Temperature dependence of the Faraday rotation of lead- and bismuth-substituted gadolinium iron garnet films at 633 nm

Abstract

The Faraday rotation of epitaxial garnet films of composition ${\mathrm{Gd}}_{3-x}{\mathrm{Pb}}_x{\mathrm{Fe}}_5{\mathrm{O}}_{12}$ with $x<~0.36$ and ${\mathrm{Gd}}_{3-x}{\mathrm{Bi}}_x{\mathrm{Fe}}_{5-y}{\mathrm{Ga}}_y{\mathrm{O}}_{12}$ with $0<~x$, $y<~1$ has been investigated in the temperature range $4.2 \mathrm{K}<~T<~T_C$ at $\lambda =633\mathrm{}$ nm. The experimental data can be described in terms of the corresponding sublattice magnetizations which were deduced from the fit of the molecular-field theory to the measured saturation magnetizations. The tetrahedral and octahedral magneto-optical coefficients turned out to be temperature independent.
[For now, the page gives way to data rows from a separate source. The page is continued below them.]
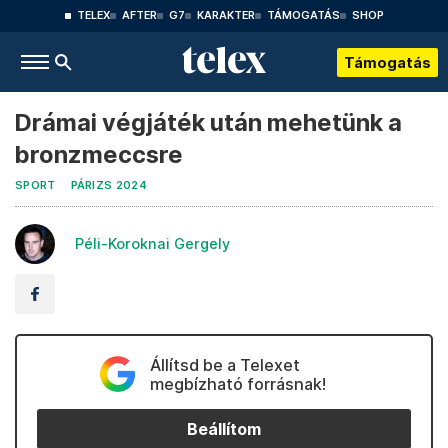
TELEX
AFTER
G7
KARAKTER
TÁMOGATÁS
SHOP
Támogatás
Drámai végjáték után mehetünk a
bronzmeccsre
SPORT
PÁRIZS 2024
Péli-Koroknai Gergely
Állítsd be a Telexet
megbízható forrásnak!
Beállítom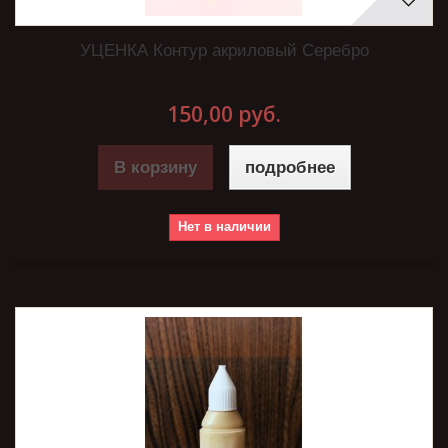
УЦЕНКА Контур акриловый Серебро
150,00 руб.
В корзину
подробнее
Нет в наличии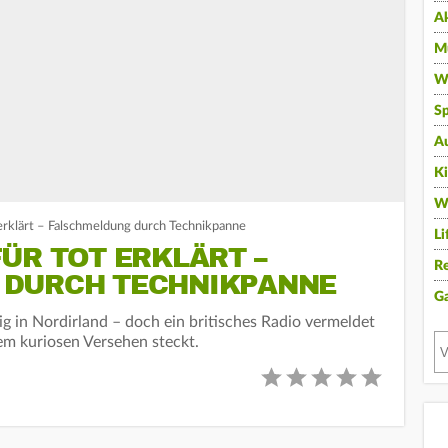
A
Mu
Wi
Sp
A
K
W
 erklärt – Falschmeldung durch Technikpanne
Li
ÜR TOT ERKLÄRT –
Re
 DURCH TECHNIKPANNE
G
ig in Nordirland – doch ein britisches Radio vermeldet
em kuriosen Versehen steckt.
The negative tetrahedral coefficient is increased in magnitude, and the octahedral coefficient exhibited a strong reduction with increasing Pb and Bi content. The contribution to the Faraday rotation per formula unit $\frac{\Delta {\theta }_F}{x}$ for Pb and Bi at $T=295\mathrm{}$ K was found to be -7700 and -18 000 deg ${\mathrm{cm}}^{-1\mathrm{}}$, respectively. The measured wavelength dependence of the Faraday rotation and the Faraday ellipticity showed similar characteristics for both systems, indicating that the basic mechanisms causing the magneto-optical behavior via the increased superexchange are of the same type.